CONSIGNE ▸
D'après la notice biographique ci-dessous, en quelle année la famille de Charles Dobzynski émigra-t-elle en France ?

TEXTE PRÉSENTÉ ▸
DOBZYNSKI Charles

Par Ioana Popa

Né le 8 avril 1929 à Varsovie (Pologne), mort le 26 septembre 2014 à Vincennes (Val de Marne) ; poète, romancier, traducteur, critique littéraire et de cinéma ; militant du PCF, rédacteur en chef de la revue Europe

Charles Dobzynski naquit dans une famille juive qui émigra en France, pour des raisons économiques, en 1930. Son père, petit artisan dans le textile, et sa mère, couturière, l’élevèrent dans un esprit très « intégrationniste », allant de pair, entre autres, avec la perte progressive du polonais, langue pratiquée par la famille, même si le yiddish reste pour lui la langue maternelle. Malgré leurs origines modestes, ses parents lui transmirent « le goût de la culture » : c’est, par exemple, sa mère qui, connaissant par cœur beaucoup de poèmes en russe, en polonais ou en yiddish, l’initia à la poésie, ou encore, qui l’incita, alors qu’il était très jeune, à la lecture. Charles Dobzynski fut néanmoins contraint d’interrompre ses études pendant la guerre et la clandestinité à laquelle toute la famille, qui faillit de peu être déportée, fut astreinte. Il les reprit temporairement en 1945, dans un collège technique, mais il fut néanmoins contraint de les arrêter à nouveau, à la fin de son cursus primaire, en raison de la mort de son père en 1946, ce qui l’obligea de s’occuper du petit atelier de tricot mécanique de ce dernier jusqu’en 1949 et de recourir, à défaut de pouvoir poursuivre sa scolarité, à des pratiques d’autodidaxie.

DONNÉES FOURNIES ▸
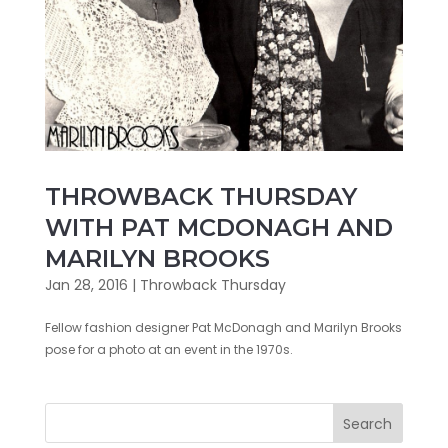
THROWBACK THURSDAY
WITH PAT MCDONAGH AND
MARILYN BROOKS
Jan 28, 2016
|
Throwback Thursday
Fellow fashion designer Pat McDonagh and Marilyn Brooks
pose for a photo at an event in the 1970s.
Search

RÉPONSE ▸
Elle émigra en France en 1930.